De todo eso que dejó en Buenos Aires se integra esta exposición: libros de su biblioteca -todas las ediciones europeas-, manuscritos, revistas.

También fotografías inéditas, como los 60 retratos realizados por Grinberg, que captan a un Gombrowicz descontracturado y muy alejado de la imagen del “intelectual europeo, fumando su pipa”, bromea su amigo, quien asegura: “Esta muestra lo refleja casero, humano, en esos momentos singulares”.

“Es una exposición pedagógica, un itinerario de su vida en Argentina, año por año”, comenta Grinberg sobre esta exposición que además reúne “todo lo que se ha escrito sobre él” y cuenta con textos de su viuda, Rita, Ricardo Piglia, Elvio E. Gandolfo, Germán García y Silvia Hopenhayn.

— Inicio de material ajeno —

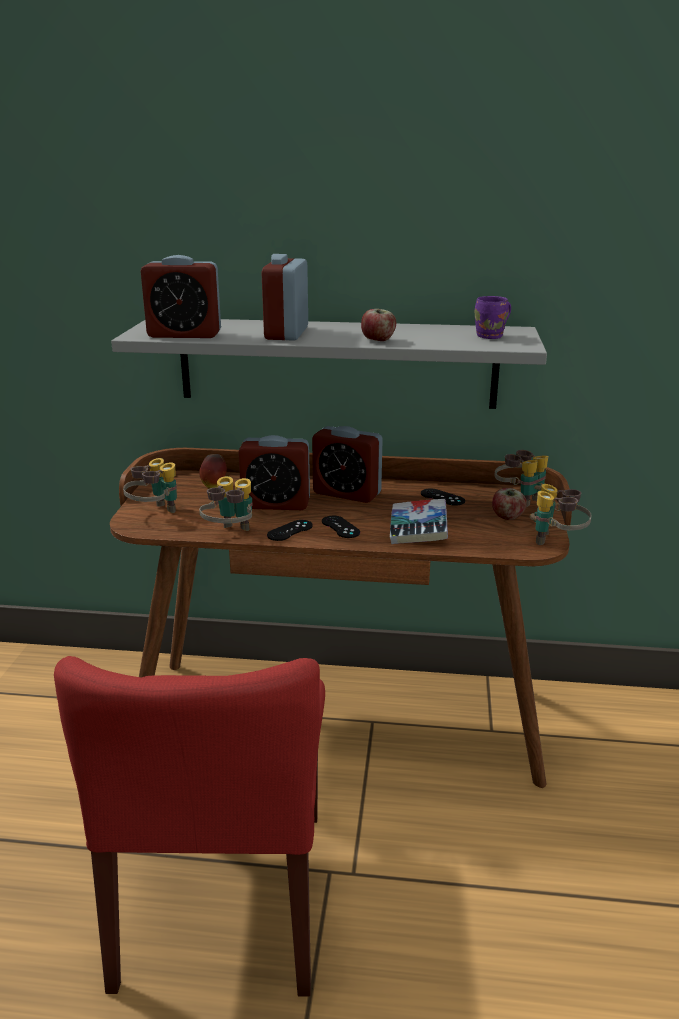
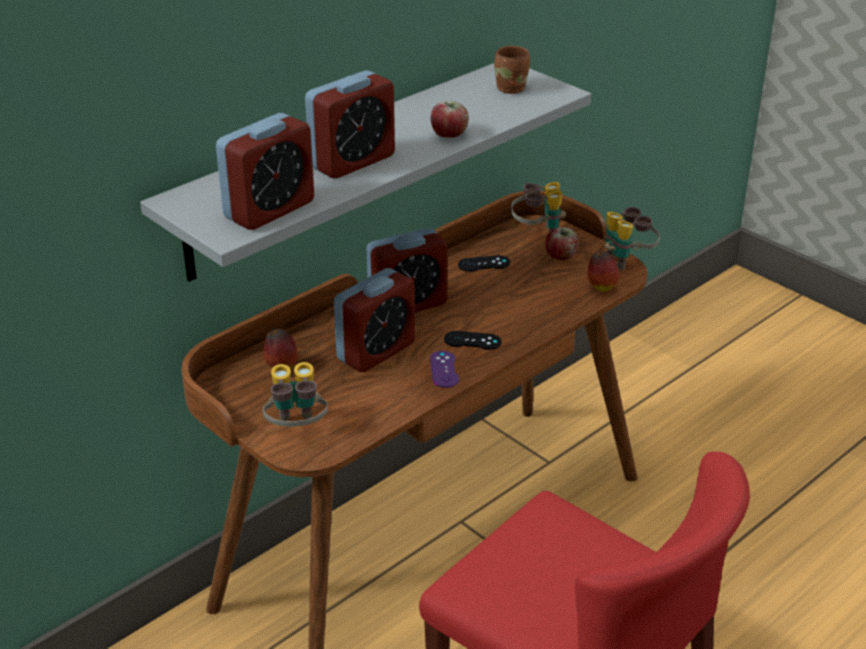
camera: 50 degrees left, 10 degrees up
(231, 534) = (409, 404): binoculars -> none
(286, 333) = (352, 161): alarm clock -> alarm clock turned 90 degrees counterclockwise
(290, 530) = (444, 369): black game controller -> purple game controller
(418, 529) = (526, 306): book -> none
(492, 336) = (512, 88): purple mug -> brown mug
(497, 545) = (601, 287): none -> apple

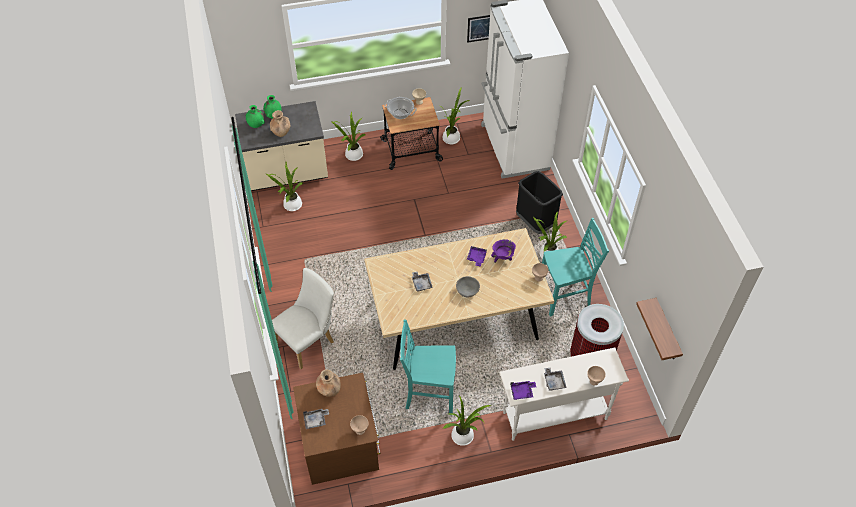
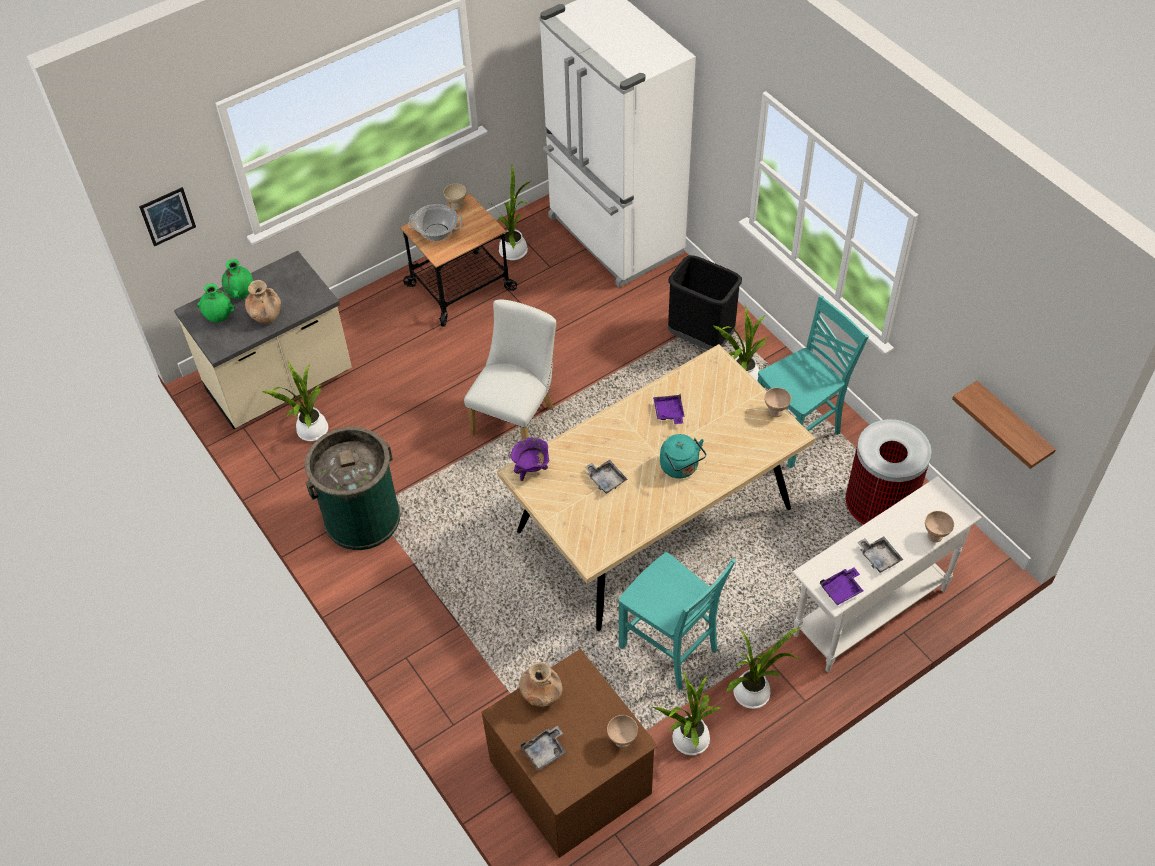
camera: 20 degrees left, 0 degrees up
(296, 262) = (362, 517): none -> green trash can
(308, 341) = (443, 634): white chair -> white chair (516, 416)
(352, 155) = (371, 323): potted plant -> potted plant (688, 741)
(429, 394) = (670, 649): turquoise chair -> turquoise chair turned 120 degrees counterclockwise
(467, 291) = (681, 467): grey bowl -> turquoise kettle
(480, 28) = (521, 62): picture -> picture (167, 216)
(502, 258) = (708, 400): purple cooking pot -> purple cooking pot (531, 469)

También se exhiben casi veinte afiches polacos, recortes de diarios, anotaciones, un ramillete de dibujos de Betelú y textos sobre su figura, en un recorrido cronológico que abarca los 24 años de su experiencia en Argentina, donde escribió la mayor parte de su obra, como “Trasatlántico”, “Pornografía” y gran parte de “Cosmos”, entre otras.

Para recordarlo en esos instantes únicos, anecdóticos, y mostrar que “no era un intelectual enjuto sino que era un tipo con una gran alegría de vivir” se exhibe su pipa, aquella que regaló a su amigo, el artista Mariano Betelú, antes de partir a Europa y una pelela de diseño que obsequió a Alejandro Rusovich con motivo del nacimiento de su primer hijo, entre otros objetos.

En Polonia, desde 1986, la figura del dramaturgo y novelista está en constante reconocimiento, más todavía desde que el año pasado se cumplieron 75 años de la publicación de Ferdydurke. De ello dan testimonio la creación del Museo Gombrowicz en Wsola, el Festival de Teatro que lleva su nombre en Radom, así como la reedición y traducción de su obra a más de 37 idiomas.

Sin embargo, en Argentina la cuestión es bien distinta, señala Grinberg con bastante nostalgia: “Hay una situación dramática con él: la editorial que tiene sus libros no los distribuye a precios accesibles. Por lo tanto de Gombrowicz se puede hablar, escribir, recordarlo pero no se lo puede leer”.

Y de eso se trata esta exposición, de hacerle un homenaje a este escritor que, según resume su amigo, “fue un outsider que estaba fuera de la cultura establecida y con una triple preocupación: las incógnitas del alma humana, la expansión de la conciencia y la creación de nuevos valores”.